TASK DETAILS: The lines from the one containing "Picture 3: One" through the last one in the data: please copy those exactly, and only those, without the pictures.

DATA FOR PROCESSING:

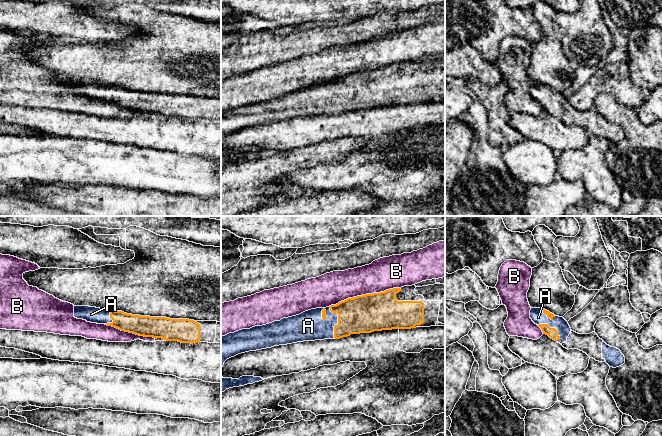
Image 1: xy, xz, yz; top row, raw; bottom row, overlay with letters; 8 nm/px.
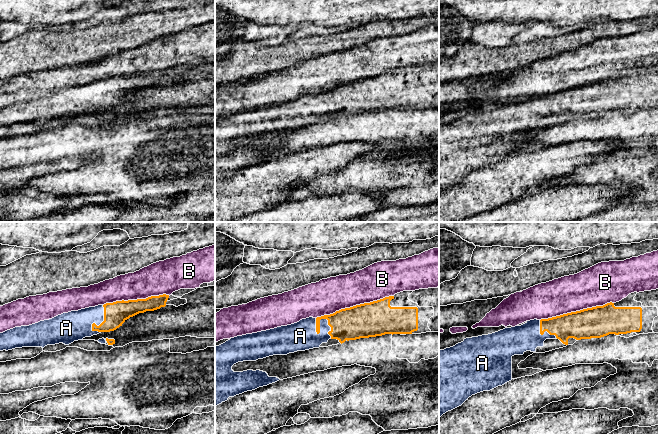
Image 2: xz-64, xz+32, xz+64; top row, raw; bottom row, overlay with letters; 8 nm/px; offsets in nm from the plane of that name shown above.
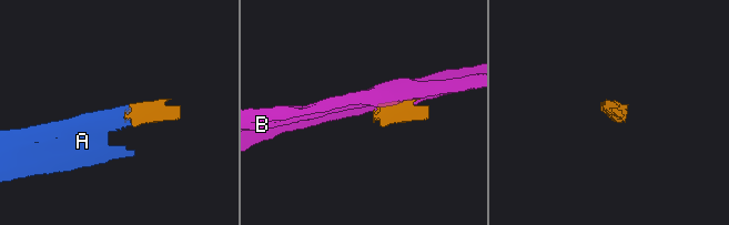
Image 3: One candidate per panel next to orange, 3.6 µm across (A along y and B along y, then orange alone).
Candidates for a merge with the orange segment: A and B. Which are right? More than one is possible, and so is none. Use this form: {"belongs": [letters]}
{"belongs": ["A"]}

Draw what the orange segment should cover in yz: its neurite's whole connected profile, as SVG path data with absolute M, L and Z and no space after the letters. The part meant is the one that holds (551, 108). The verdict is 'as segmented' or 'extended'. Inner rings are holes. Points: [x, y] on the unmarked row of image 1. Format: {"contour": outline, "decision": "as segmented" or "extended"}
{"contour": "M531 84L530 94L537 100L543 110L560 119L566 125L578 125L590 134L606 138L616 144L625 139L625 133L615 123L607 121L595 108L578 110L571 106L568 98L542 84Z", "decision": "extended"}

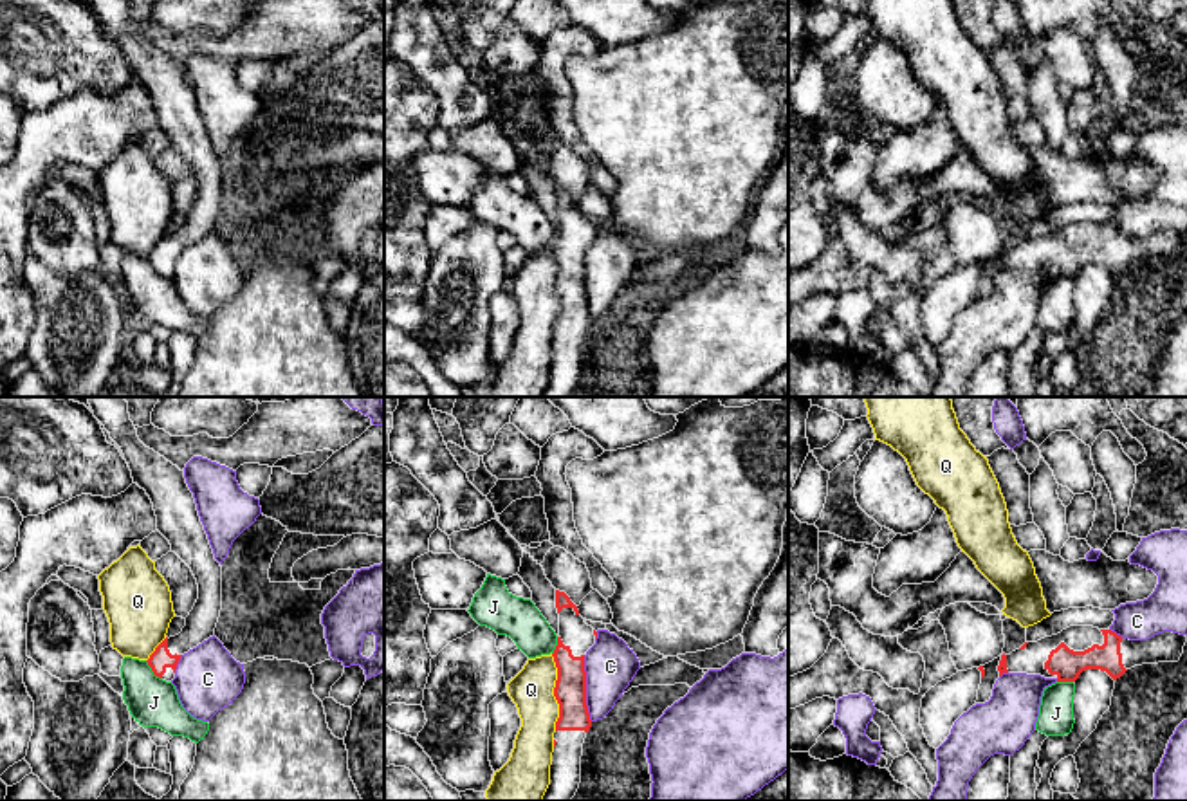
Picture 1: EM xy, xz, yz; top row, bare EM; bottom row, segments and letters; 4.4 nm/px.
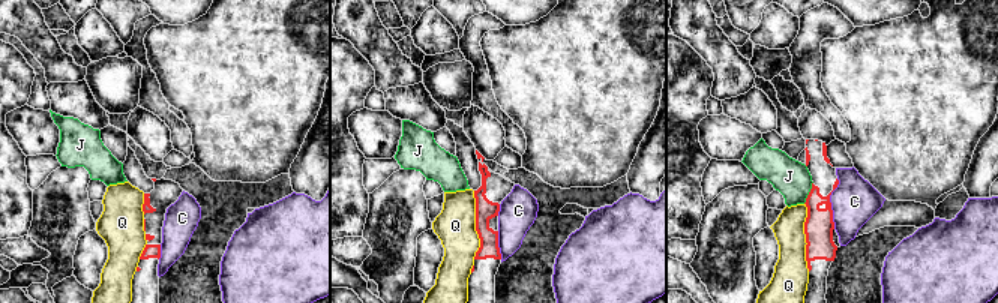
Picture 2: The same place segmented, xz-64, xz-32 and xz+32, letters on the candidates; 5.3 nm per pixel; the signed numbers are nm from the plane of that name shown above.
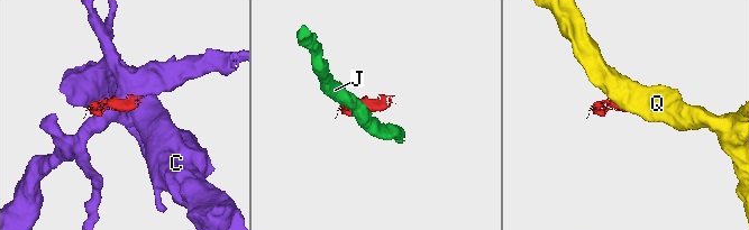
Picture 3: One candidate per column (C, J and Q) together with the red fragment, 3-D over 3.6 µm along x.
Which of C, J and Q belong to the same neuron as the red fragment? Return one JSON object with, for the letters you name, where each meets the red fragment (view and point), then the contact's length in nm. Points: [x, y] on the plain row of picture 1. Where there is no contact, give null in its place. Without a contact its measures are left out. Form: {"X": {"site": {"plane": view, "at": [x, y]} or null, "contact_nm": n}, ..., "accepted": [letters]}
{"accepted": []}

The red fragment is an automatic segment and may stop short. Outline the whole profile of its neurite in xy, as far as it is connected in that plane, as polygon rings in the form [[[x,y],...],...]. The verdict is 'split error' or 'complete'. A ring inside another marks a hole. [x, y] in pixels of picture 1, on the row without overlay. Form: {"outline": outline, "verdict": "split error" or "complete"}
{"outline": [[[90,0],[94,13],[121,43],[133,79],[146,87],[157,112],[157,126],[193,168],[198,195],[175,233],[166,233],[146,256],[153,271],[171,278],[184,249],[215,231],[222,206],[222,162],[215,155],[184,67],[146,43],[130,16],[128,0]]], "verdict": "split error"}

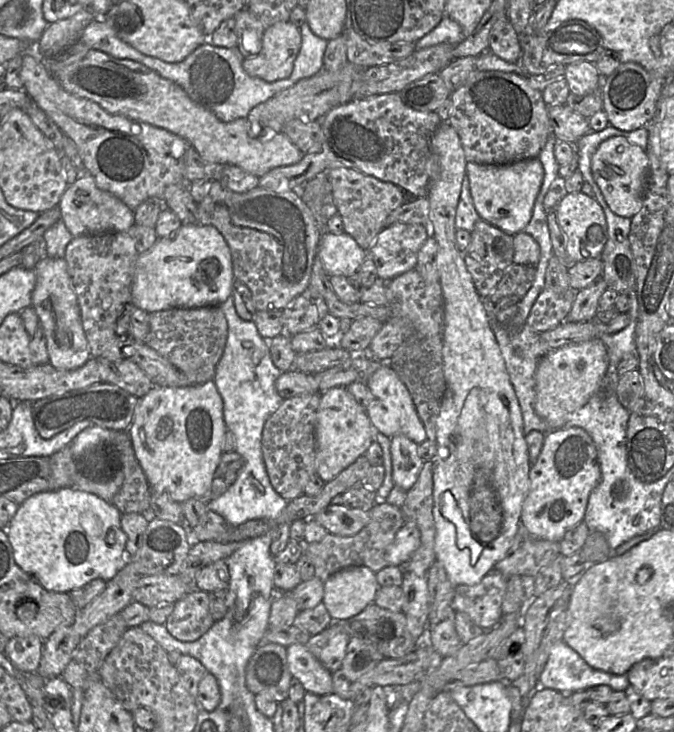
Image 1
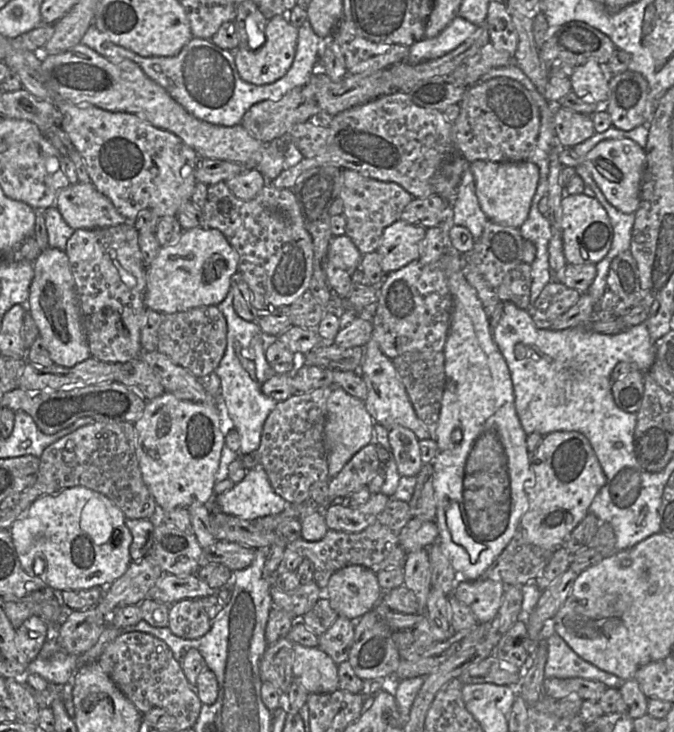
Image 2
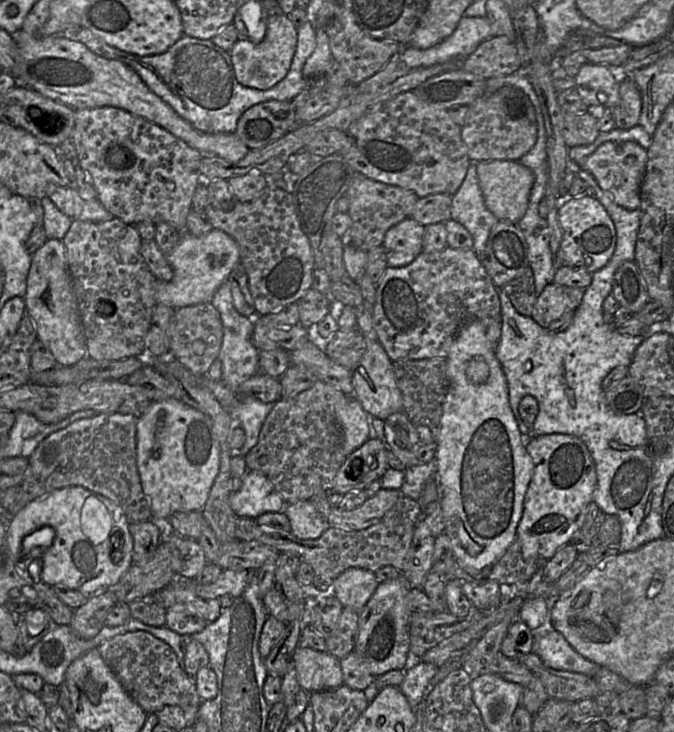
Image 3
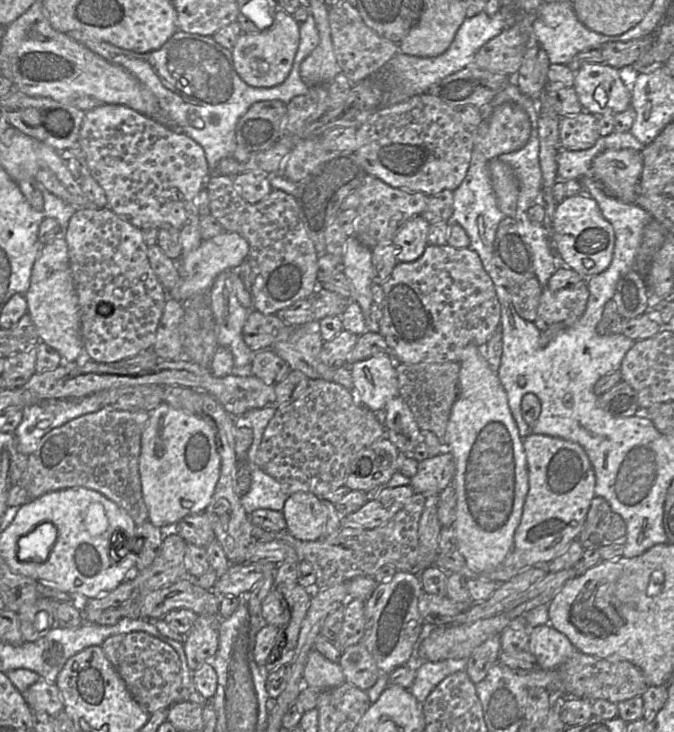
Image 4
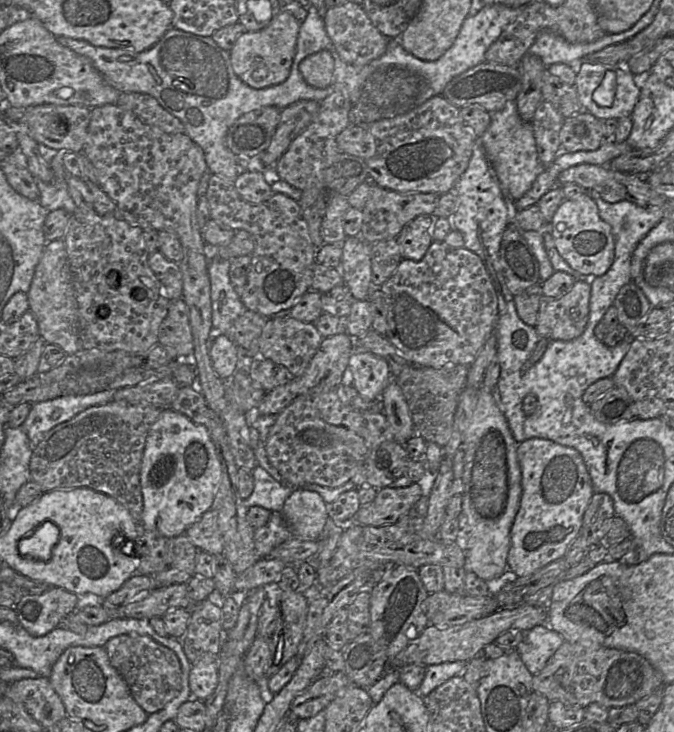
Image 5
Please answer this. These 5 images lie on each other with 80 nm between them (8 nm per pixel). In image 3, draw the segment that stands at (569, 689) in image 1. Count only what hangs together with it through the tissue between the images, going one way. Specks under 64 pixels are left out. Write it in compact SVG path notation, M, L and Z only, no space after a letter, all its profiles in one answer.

ANSWER FOR THE TASK:
Picture 3: One candidate per column (C, J and Q) together with the red fragment, 3-D over 3.6 µm along x.
Which of C, J and Q belong to the same neuron as the red fragment? Return one JSON object with, for the letters you name, where each meets the red fragment (view and point), then the contact's length in nm. Points: [x, y] on the plain row of picture 1. Where there is no contact, give null in its place. Without a contact its measures are left out. Form: {"X": {"site": {"plane": view, "at": [x, y]} or null, "contact_nm": n}, ..., "accepted": [letters]}
{"accepted": []}

The red fragment is an automatic segment and may stop short. Outline the whole profile of its neurite in xy, as far as it is connected in that plane, as polygon rings in the form [[[x,y],...],...]. The verdict is 'split error' or 'complete'. A ring inside another marks a hole. [x, y] in pixels of picture 1, on the row without overlay. Form: {"outline": outline, "verdict": "split error" or "complete"}
{"outline": [[[90,0],[94,13],[121,43],[133,79],[146,87],[157,112],[157,126],[193,168],[198,195],[175,233],[166,233],[146,256],[153,271],[171,278],[184,249],[215,231],[222,206],[222,162],[215,155],[184,67],[146,43],[130,16],[128,0]]], "verdict": "split error"}

Image 1
Image 2
Image 3
Image 4
Image 5
Please answer this. These 5 images lie on each other with 80 nm between them (8 nm per pixel). In image 3, draw the segment that stands at (569, 689) in image 1. Count only what hangs together with it through the tissue between the images, going one way. Specks under 64 pixels are left out. Write it in compact SVG path notation, M, L and Z only, no space after a letter, all its profiles in one answer.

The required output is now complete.